Krar was alleged to have made his living travelling across the country selling bomb components and other weapons to violent underground anti-government groups. After leaving community college, he moved to New Hampshire and first opened a restaurant and then in 1984 began selling weapons without a license under the name International Development Corporation (IDC). His father was a gunsmith. He was convicted and fined for impersonating a police officer in 1985. He worked for a building supply company and often traveled to Central America - though not on company business - until the company closed in 1988, when he stopped filing tax returns for IDC. He met Bruey in 1989.

==Investigation==
Federal authorities had been observing Krar since at least 1995, when ATF agents investigated a possible plot to bomb government buildings, but Krar was not charged. In June 2001, police investigating a fire at Krar's Goffstown storage facility found guns and ammunition, but were persuaded this was legitimate as part of his business.

"Hope this package gets to you O.K. We would hate to have this fall into the wrong hands."
— — Note from Krar to Feltus

Since the September 11 attacks, their attention was focused on Middle Eastern terrorist activities.
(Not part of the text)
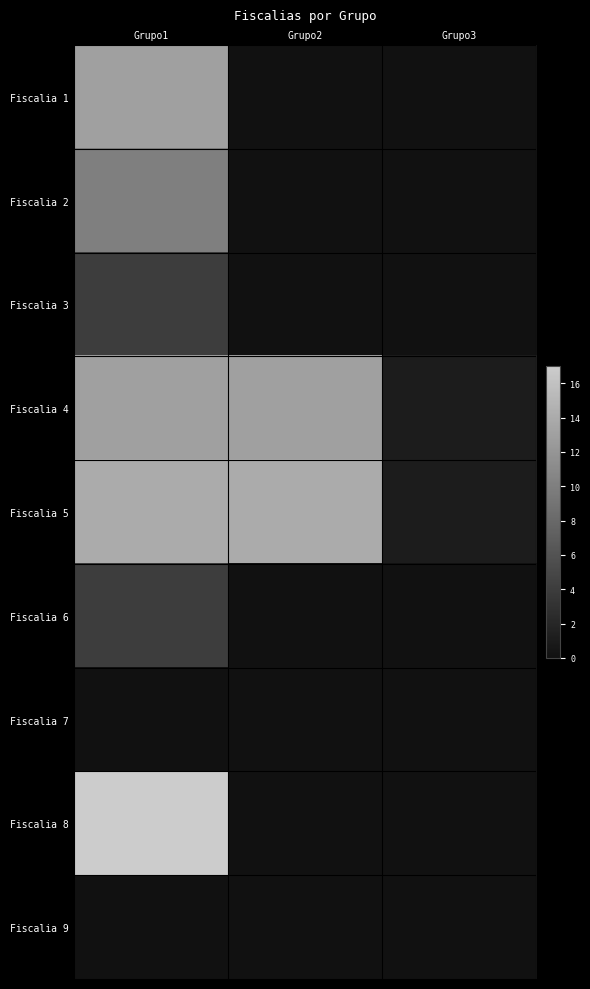

Count the number of categories in the chart.

3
They were only alerted to Krar's recent activities by accident when he mailed Feltus a package of counterfeit birth certificates from North Dakota, Vermont, and West Virginia, and United Nations Multinational Force and Observers and Defense Intelligence Agency IDs in January 2002. The package was mistakenly delivered to a Staten Island man who alerted police. In August 2002, FBI investigators spoke to Feltus, who admitted to being in a militia and to be storing weapons.

In January 2003, a Nashville state trooper stopped Krar in a routine traffic stop and found drugs, chemicals, false IDs and weapons in the car. Krar was arrested and the FBI were alerted. Krar was bailed and one month later an FBI lab reported that white powder found in the car was sodium cyanide; an arrest warrant was issued for Krar.
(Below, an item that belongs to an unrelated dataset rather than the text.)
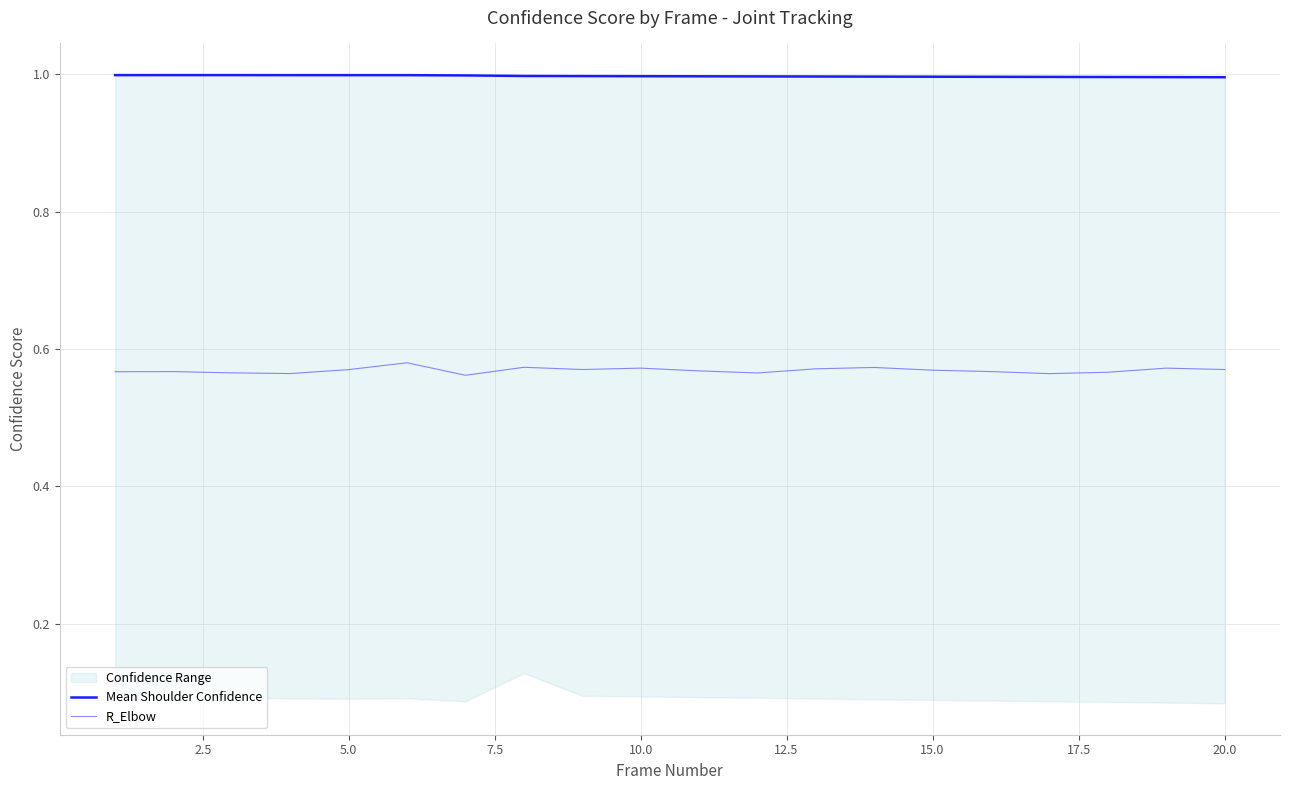

True or false: R_Elbow and Mean Shoulder Confidence cross at least once.

False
In April 2003, investigators found weapons, pure sodium cyanide and white supremacist material in a storage facility in Noonday, Texas rented by Krar and Bruey. More weapons were found at their Tyler, Texas home. The weapons included at least 100 other conventional bombs (including briefcase bombs and pipe bombs), machine guns, an assault rifle, an unregistered silencer, and 500,000 rounds of ammunition. The chemical stockpile seized included sodium cyanide, hydrochloric acid, nitric acid and acetic acid. The cyanide was in a device with acid that would trigger its release as a gas bomb.

==Sentencing==
On May 4, 2004, Krar was sentenced to 135 months in prison after he pleaded guilty to building and possessing chemical weapons. Bruey was sentenced to 57 months after pleading to "conspiracy to possess illegal weapons."

As per a lookup at the Bureau of Prisons prisoner database on September 18, 2012, Krar (09751-078) died in prison on May 7, 2009, Bruey (10601-078) was released on May 30, 2008, and no information is available for Edward Feltus.

==Reactions==
Paul Krugman writing in the New York Times noted how John Ashcroft and the US Justice Department gave no comment or press release about the case, in contrast to other foiled plots of international terrorism. Krugman's piece was noted in Congress by John Conyers. The Christian Science Monitor noted in December 2003 "there have been two government press releases and a handful of local stories, but no press conference and no coverage in the national newspapers."